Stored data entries

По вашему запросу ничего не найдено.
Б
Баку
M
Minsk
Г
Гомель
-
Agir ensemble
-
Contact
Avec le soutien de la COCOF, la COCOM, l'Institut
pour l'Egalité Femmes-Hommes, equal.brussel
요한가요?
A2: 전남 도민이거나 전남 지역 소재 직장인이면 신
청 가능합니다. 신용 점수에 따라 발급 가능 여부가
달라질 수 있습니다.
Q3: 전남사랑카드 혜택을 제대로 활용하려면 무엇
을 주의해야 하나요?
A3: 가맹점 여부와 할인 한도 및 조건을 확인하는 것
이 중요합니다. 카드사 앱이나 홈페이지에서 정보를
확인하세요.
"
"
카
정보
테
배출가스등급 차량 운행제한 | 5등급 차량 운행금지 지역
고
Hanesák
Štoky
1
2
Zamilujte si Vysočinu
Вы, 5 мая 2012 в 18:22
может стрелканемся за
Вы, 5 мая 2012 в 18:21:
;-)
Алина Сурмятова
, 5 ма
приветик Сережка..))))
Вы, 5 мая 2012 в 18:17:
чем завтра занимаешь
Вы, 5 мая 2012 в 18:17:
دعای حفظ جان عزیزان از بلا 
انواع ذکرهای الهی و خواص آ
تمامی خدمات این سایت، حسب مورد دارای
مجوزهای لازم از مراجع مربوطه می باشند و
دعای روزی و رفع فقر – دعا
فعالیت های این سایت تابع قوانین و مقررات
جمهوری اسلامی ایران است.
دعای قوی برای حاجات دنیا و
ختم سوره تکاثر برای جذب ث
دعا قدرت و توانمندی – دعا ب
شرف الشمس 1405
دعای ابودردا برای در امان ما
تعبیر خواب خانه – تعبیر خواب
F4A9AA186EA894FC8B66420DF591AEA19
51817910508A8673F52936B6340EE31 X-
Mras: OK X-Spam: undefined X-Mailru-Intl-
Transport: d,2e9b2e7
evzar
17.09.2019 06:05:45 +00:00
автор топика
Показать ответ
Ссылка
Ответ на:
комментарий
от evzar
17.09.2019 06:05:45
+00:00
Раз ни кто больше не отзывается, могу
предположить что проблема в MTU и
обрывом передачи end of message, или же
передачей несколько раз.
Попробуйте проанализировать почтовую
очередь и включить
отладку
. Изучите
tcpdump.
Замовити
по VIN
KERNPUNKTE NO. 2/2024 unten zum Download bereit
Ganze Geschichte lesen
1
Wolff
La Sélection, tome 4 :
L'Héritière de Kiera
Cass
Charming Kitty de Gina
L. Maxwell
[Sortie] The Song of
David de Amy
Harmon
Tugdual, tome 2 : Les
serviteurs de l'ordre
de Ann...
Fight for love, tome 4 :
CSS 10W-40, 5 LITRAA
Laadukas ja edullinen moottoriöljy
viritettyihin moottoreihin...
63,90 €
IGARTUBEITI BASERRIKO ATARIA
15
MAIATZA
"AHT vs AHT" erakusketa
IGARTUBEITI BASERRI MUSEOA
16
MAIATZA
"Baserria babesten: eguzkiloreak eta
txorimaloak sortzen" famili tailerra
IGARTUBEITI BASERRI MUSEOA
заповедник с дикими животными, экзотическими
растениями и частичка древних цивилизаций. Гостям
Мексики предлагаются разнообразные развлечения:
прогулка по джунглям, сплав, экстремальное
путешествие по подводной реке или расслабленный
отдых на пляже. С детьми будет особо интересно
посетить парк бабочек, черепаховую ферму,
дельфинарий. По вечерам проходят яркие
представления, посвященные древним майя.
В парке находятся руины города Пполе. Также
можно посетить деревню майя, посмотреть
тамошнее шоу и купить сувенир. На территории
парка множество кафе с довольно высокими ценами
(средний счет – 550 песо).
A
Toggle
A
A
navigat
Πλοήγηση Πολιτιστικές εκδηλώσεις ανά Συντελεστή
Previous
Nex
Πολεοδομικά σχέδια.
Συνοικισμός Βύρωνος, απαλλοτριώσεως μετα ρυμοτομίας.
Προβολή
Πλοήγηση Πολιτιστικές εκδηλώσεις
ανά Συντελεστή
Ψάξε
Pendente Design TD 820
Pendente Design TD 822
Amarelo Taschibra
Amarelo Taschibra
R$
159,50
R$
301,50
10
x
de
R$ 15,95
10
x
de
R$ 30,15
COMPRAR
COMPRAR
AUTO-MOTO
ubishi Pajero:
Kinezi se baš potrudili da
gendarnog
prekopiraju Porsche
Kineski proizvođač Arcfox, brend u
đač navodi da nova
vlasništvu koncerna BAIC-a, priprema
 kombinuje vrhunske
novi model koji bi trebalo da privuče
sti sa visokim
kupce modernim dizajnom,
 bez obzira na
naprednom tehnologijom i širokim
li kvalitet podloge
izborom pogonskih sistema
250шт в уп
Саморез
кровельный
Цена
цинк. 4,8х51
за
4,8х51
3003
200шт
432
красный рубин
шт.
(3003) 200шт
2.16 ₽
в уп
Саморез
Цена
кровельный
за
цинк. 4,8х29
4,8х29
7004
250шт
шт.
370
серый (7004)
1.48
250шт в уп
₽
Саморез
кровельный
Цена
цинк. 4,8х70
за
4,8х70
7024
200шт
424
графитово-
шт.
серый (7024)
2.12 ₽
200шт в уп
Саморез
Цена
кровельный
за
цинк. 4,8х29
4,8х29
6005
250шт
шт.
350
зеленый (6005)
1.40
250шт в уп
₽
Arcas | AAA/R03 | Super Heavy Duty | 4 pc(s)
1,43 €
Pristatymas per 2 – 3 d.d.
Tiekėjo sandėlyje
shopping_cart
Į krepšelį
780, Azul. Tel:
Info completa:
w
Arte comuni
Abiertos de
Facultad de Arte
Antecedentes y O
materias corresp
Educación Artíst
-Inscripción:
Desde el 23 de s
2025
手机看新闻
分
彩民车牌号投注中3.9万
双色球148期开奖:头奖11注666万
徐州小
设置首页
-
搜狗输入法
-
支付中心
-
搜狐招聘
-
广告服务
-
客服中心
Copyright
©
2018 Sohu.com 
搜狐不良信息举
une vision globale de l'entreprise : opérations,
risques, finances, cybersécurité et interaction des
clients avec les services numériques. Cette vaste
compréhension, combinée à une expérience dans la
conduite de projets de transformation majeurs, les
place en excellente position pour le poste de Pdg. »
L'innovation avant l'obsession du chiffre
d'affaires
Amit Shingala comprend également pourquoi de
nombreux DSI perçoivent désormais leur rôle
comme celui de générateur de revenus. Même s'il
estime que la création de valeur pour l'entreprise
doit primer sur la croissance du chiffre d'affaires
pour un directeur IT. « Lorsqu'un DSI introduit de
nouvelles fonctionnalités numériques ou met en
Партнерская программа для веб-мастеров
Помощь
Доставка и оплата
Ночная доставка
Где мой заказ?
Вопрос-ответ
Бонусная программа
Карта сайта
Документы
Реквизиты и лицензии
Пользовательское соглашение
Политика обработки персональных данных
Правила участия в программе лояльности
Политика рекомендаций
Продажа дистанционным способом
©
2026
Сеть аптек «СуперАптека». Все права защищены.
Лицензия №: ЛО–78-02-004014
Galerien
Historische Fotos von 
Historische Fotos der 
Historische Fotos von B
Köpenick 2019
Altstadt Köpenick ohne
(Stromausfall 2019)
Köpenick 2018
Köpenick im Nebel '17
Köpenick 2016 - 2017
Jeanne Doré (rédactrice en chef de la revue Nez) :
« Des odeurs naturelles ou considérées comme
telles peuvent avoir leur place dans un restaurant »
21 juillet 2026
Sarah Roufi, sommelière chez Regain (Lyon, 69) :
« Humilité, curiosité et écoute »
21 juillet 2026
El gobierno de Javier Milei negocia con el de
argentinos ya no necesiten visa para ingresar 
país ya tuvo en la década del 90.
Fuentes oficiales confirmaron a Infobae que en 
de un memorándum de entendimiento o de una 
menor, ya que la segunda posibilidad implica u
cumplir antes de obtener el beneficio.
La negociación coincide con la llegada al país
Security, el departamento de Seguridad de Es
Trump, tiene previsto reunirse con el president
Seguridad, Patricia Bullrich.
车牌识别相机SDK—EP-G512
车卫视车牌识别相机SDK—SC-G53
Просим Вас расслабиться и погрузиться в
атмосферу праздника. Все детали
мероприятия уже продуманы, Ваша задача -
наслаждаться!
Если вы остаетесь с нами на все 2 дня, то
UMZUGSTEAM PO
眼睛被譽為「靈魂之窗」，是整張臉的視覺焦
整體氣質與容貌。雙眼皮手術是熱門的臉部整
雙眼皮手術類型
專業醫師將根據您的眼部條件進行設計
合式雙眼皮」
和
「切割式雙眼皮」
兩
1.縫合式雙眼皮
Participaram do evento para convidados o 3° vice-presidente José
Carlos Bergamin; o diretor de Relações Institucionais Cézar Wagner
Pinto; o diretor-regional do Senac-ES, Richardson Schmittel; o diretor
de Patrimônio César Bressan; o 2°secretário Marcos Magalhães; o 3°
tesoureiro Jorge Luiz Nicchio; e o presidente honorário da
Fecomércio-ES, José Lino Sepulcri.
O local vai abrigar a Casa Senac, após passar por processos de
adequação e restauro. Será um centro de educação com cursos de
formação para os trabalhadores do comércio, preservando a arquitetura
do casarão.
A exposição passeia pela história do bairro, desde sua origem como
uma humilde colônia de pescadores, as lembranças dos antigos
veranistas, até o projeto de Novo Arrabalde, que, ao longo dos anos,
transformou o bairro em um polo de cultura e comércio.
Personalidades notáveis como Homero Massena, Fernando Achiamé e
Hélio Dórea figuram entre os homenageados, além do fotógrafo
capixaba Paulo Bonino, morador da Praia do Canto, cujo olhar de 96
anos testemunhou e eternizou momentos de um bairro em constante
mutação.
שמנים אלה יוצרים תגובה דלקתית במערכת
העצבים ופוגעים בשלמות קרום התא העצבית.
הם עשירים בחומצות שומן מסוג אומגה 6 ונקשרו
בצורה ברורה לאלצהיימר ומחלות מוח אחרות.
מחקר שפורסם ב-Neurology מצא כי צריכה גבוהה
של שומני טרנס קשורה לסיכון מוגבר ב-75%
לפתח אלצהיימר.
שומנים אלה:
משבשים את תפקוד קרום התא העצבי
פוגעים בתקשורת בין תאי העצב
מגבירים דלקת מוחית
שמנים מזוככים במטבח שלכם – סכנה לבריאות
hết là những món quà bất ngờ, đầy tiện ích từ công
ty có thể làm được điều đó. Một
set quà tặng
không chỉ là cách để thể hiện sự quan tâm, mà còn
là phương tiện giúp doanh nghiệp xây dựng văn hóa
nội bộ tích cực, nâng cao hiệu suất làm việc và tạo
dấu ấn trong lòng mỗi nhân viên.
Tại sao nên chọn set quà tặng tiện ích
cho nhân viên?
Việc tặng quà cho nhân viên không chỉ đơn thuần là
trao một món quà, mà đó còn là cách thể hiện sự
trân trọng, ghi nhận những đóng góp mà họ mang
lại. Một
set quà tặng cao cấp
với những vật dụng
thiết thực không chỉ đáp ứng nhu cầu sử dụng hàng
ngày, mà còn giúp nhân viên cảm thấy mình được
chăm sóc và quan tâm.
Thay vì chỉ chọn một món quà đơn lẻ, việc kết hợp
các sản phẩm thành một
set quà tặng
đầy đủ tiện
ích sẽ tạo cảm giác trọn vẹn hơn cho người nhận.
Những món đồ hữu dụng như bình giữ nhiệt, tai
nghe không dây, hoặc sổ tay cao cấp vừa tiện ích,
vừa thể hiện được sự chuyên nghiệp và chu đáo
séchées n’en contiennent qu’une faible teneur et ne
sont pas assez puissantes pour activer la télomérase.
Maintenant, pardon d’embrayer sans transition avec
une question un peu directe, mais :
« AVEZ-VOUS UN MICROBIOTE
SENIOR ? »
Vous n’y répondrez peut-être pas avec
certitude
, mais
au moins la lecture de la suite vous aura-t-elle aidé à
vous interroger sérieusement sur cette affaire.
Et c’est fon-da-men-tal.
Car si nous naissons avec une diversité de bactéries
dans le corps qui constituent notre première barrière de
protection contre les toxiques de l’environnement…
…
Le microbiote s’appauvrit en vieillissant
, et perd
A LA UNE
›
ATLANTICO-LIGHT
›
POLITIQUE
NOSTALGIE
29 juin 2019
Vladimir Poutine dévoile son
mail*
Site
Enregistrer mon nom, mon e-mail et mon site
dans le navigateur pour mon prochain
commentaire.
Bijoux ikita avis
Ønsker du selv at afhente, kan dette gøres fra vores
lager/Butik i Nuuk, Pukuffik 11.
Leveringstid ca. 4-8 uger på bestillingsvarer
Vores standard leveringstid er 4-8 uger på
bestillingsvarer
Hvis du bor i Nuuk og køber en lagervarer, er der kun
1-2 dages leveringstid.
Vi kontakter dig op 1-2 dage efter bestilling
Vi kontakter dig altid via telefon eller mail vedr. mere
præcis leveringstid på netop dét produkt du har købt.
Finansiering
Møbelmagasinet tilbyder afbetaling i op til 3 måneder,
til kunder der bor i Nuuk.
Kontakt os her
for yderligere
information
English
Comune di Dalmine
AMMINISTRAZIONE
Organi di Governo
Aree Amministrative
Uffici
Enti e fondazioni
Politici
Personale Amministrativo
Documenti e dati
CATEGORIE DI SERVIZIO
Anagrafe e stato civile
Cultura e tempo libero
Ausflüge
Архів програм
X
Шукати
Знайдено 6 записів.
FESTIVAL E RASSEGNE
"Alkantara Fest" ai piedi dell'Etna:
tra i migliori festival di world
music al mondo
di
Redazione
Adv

▶ [Try it] Your answer must be the lines above from the one containing "Попробуйте проанализировать почтовую" to the one containing "Πολεοδομικά σχέδια.", both included, restated word for word.

▶ [Answer to the exercise]
Попробуйте проанализировать почтовую
очередь и включить
отладку
. Изучите
tcpdump.
Замовити
по VIN
KERNPUNKTE NO. 2/2024 unten zum Download bereit
Ganze Geschichte lesen
1
Wolff
La Sélection, tome 4 :
L'Héritière de Kiera
Cass
Charming Kitty de Gina
L. Maxwell
[Sortie] The Song of
David de Amy
Harmon
Tugdual, tome 2 : Les
serviteurs de l'ordre
de Ann...
Fight for love, tome 4 :
CSS 10W-40, 5 LITRAA
Laadukas ja edullinen moottoriöljy
viritettyihin moottoreihin...
63,90 €
IGARTUBEITI BASERRIKO ATARIA
15
MAIATZA
"AHT vs AHT" erakusketa
IGARTUBEITI BASERRI MUSEOA
16
MAIATZA
"Baserria babesten: eguzkiloreak eta
txorimaloak sortzen" famili tailerra
IGARTUBEITI BASERRI MUSEOA
заповедник с дикими животными, экзотическими
растениями и частичка древних цивилизаций. Гостям
Мексики предлагаются разнообразные развлечения:
прогулка по джунглям, сплав, экстремальное
путешествие по подводной реке или расслабленный
отдых на пляже. С детьми будет особо интересно
посетить парк бабочек, черепаховую ферму,
дельфинарий. По вечерам проходят яркие
представления, посвященные древним майя.
В парке находятся руины города Пполе. Также
можно посетить деревню майя, посмотреть
тамошнее шоу и купить сувенир. На территории
парка множество кафе с довольно высокими ценами
(средний счет – 550 песо).
A
Toggle
A
A
navigat
Πλοήγηση Πολιτιστικές εκδηλώσεις ανά Συντελεστή
Previous
Nex
Πολεοδομικά σχέδια.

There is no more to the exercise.